Stored items
________
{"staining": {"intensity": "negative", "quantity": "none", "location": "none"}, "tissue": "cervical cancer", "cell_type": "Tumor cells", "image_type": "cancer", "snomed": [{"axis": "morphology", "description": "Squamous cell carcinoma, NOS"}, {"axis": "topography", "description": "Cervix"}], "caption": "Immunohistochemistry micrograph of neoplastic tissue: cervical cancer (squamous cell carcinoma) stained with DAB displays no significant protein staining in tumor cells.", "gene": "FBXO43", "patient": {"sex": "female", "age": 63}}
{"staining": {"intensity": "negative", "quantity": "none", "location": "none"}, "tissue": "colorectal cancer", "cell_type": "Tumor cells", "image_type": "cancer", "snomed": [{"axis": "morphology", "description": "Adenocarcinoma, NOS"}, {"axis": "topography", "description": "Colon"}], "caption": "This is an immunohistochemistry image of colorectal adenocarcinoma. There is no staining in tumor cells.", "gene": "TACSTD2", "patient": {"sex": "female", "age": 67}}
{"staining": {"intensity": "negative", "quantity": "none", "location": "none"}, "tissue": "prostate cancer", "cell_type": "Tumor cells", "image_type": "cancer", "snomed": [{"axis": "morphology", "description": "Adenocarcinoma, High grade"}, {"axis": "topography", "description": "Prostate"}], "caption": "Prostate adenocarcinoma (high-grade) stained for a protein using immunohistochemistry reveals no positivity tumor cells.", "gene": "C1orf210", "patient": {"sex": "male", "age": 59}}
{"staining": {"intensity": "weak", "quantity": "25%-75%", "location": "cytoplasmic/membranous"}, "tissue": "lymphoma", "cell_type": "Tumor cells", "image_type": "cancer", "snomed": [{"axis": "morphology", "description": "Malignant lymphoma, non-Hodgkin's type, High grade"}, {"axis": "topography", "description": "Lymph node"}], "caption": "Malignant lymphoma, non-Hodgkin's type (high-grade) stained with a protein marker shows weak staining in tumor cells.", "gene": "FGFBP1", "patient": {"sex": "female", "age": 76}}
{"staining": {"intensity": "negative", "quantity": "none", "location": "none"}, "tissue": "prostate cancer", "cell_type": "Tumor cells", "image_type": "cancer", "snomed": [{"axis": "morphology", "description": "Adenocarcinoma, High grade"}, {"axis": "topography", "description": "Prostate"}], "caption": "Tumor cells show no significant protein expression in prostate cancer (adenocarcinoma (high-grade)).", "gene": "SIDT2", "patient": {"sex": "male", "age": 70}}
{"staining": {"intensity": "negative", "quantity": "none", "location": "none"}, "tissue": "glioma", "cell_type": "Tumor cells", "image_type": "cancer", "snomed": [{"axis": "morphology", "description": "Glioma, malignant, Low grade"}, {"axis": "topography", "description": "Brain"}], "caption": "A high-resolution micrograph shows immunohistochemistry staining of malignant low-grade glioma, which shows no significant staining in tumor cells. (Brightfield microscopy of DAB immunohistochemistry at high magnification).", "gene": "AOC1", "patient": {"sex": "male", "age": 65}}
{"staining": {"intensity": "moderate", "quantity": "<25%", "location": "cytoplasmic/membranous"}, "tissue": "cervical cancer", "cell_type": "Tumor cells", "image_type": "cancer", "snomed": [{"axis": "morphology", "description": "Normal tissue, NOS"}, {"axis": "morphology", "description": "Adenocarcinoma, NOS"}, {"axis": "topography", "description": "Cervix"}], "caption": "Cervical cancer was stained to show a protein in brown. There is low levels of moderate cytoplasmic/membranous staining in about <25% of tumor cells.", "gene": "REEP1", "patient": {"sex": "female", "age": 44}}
________
* The problem
Look above for the line with "adenocarcinoma (high-grade) stained"; retype exactly that line, every line after it up to the line with "non-Hodgkin's type, High", and that line too, nothing else.

* Worked solution
{"staining": {"intensity": "negative", "quantity": "none", "location": "none"}, "tissue": "prostate cancer", "cell_type": "Tumor cells", "image_type": "cancer", "snomed": [{"axis": "morphology", "description": "Adenocarcinoma, High grade"}, {"axis": "topography", "description": "Prostate"}], "caption": "Prostate adenocarcinoma (high-grade) stained for a protein using immunohistochemistry reveals no positivity tumor cells.", "gene": "C1orf210", "patient": {"sex": "male", "age": 59}}
{"staining": {"intensity": "weak", "quantity": "25%-75%", "location": "cytoplasmic/membranous"}, "tissue": "lymphoma", "cell_type": "Tumor cells", "image_type": "cancer", "snomed": [{"axis": "morphology", "description": "Malignant lymphoma, non-Hodgkin's type, High grade"}, {"axis": "topography", "description": "Lymph node"}], "caption": "Malignant lymphoma, non-Hodgkin's type (high-grade) stained with a protein marker shows weak staining in tumor cells.", "gene": "FGFBP1", "patient": {"sex": "female", "age": 76}}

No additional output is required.